**Page excerpt**:
____________

Those who have read African history possibly
know this. A story is told that when European aliens first came to Africa,
their biggest fear was that native Africans were going to eat them. Correspondingly,
native Africans on the other hand also had deeply seated fears that the white
man had come to have them for a delicious meal. In consequence, during the
early African colonial configuration, the only thing that natives Africans and
European aliens shared was ‘cannibal-phobia’ – fear to be eaten.
On the one hand cannibal-phobia did not
disrupt European Aliens from Africanizing, de-indigenising and de-Africanising
Africa. On the other, fear to be enjoyed
as a meal did not stop native Africans from surrendering to European conquest
and manipulation.
Before the coming of Europeans to sub-Saharan
Africa, natives did not have any idea that they were black, African. They had
developed their intra-ethnic identities and interaction based on tribal and clan similarities and differences.
It after the European explorers made physical contact
with black Africa that native Africans recognized that they were a people of
different race – black people. The idea of being black as a form of identity only
crawled into their lifestyle when they encountered European colonialists. At
this point, the natives, regardless of their ethnic, clan and sub-clan
identities noticed that they all had something in common - skin colour. This
interaction between the Europeans and natives Africans gave birth to black
identity.
Did native Africans know that they inhabited
a continent called Africa? Did they know that the land they inhabited was a
continent surrounded by other continents? Tracing the origin of the name ‘Africa’, Ali Mazrui has noted that:
“As for the name Africa, some
have traced it to Berber origins; others have traced it to Greco-Roman
ancestry. The ancient Romans referred to their colonial province to the
present-day Tunisia and eastern Algeria as ‘Africa’, possibly because the name
came from a Latin or Greek word for that region or its people, or perhaps
because the word came from one of the local languages, either Berber or
Phoenician. Did the Romans call the continent after the Latin word Aprica (sunny)? Or were the Romans and
Greeks using the Greek word Aphrike
(without cold)? Or did the word come from the Semites to refer to a very
productive region of what is today Tunisia – a name which meant ears of Corn?”
Although the name Africa may have its roots
in Semite or Greco-Roman civilization, its application and entrenchment was
very pronounced during European colonialism. As Mazrui further posits, “in the
fifteenth century western Europeans first journeyed to Black Africa, south of
the Sahara, and began to apply the old Roman term….. This process of discovery
of Black Africa led Western Europeans to think of Africa as the land of Black
people, as the ‘Dark Continent’ - no longer as a North African province”.

____________

**Tasks and exercises**:
a) Condense the paragraph of the passage on African identity that begins "Before the coming of Europeans to sub-Saharan Africa" into a short bulleted list that keeps its main facts.
b) Return the part of the passage on African identity starting at "Those who have" and ending at "and manipulation.", copied word for word.

**Given data**:
____________

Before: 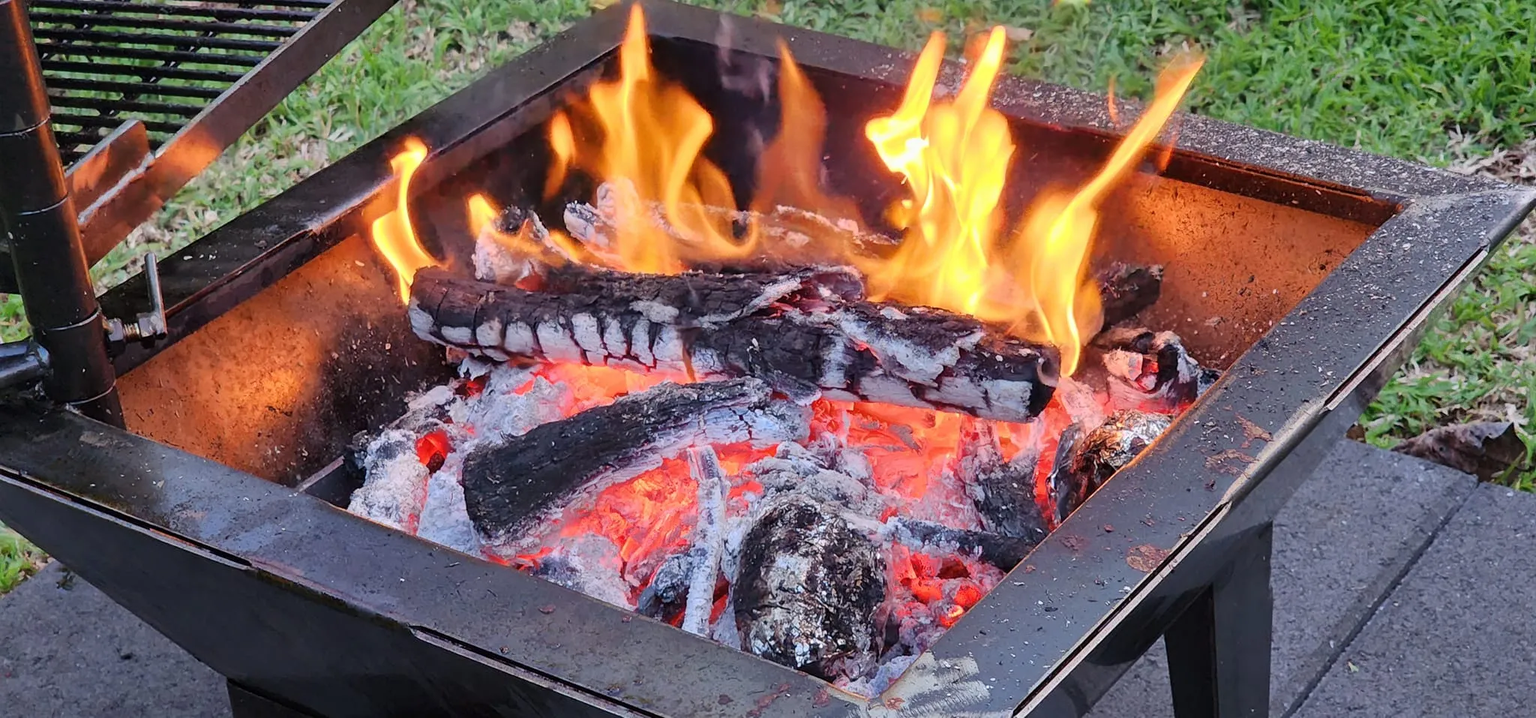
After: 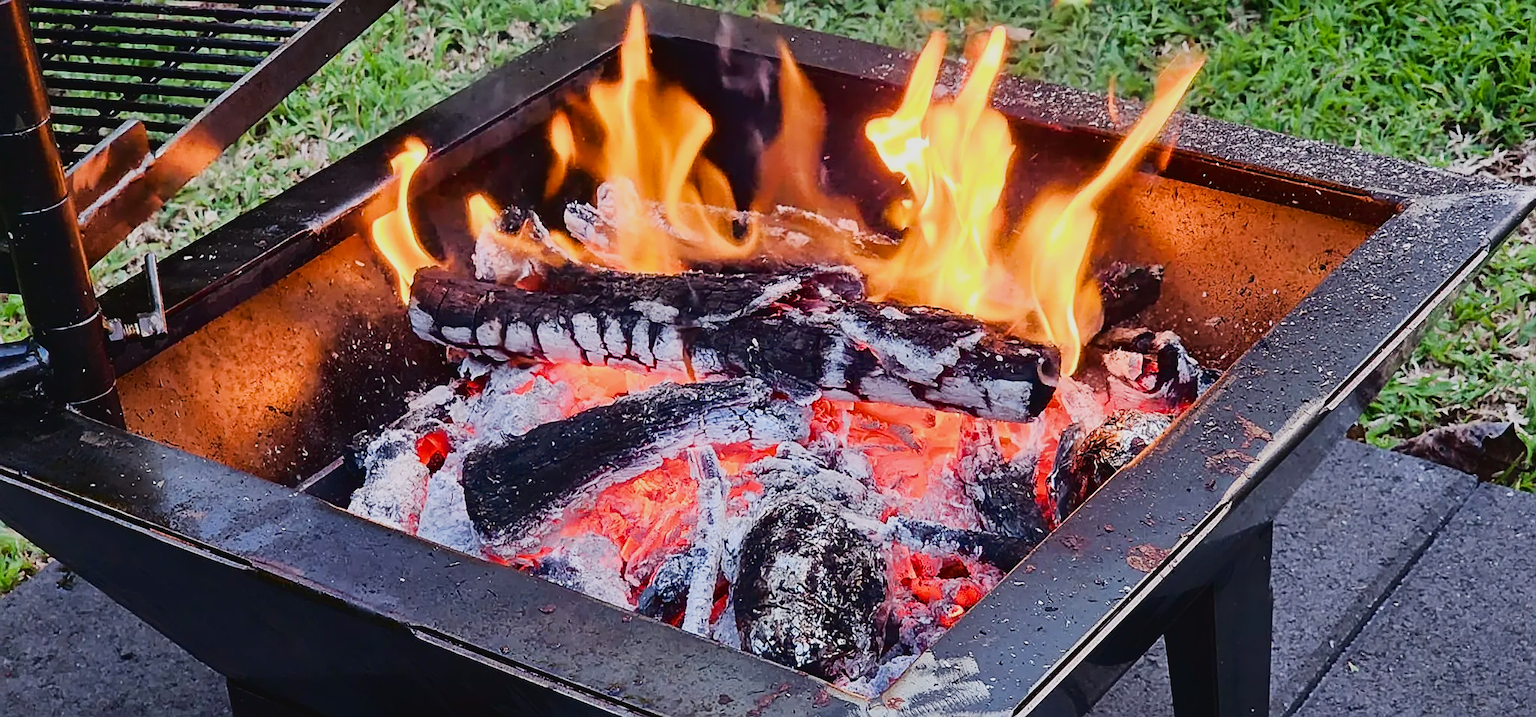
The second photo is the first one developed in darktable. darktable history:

____________

**Responses by task**:
a)
- Before Europeans came to sub-Saharan Africa, natives had no idea they were black or African.
- Their identities and interaction rested on tribal and clan similarities and differences.
- Only after European explorers made contact did native Africans see themselves as a people of a different race.
- Whatever their ethnic, clan and sub-clan identities, they noticed a shared trait: skin color.
- This interaction between Europeans and native Africans gave birth to black identity.

b)
Those who have read African history possibly
know this. A story is told that when European aliens first came to Africa,
their biggest fear was that native Africans were going to eat them. Correspondingly,
native Africans on the other hand also had deeply seated fears that the white
man had come to have them for a delicious meal. In consequence, during the
early African colonial configuration, the only thing that natives Africans and
European aliens shared was ‘cannibal-phobia’ – fear to be eaten.
On the one hand cannibal-phobia did not
disrupt European Aliens from Africanizing, de-indigenising and de-Africanising
Africa. On the other, fear to be enjoyed
as a meal did not stop native Africans from surrendering to European conquest
and manipulation.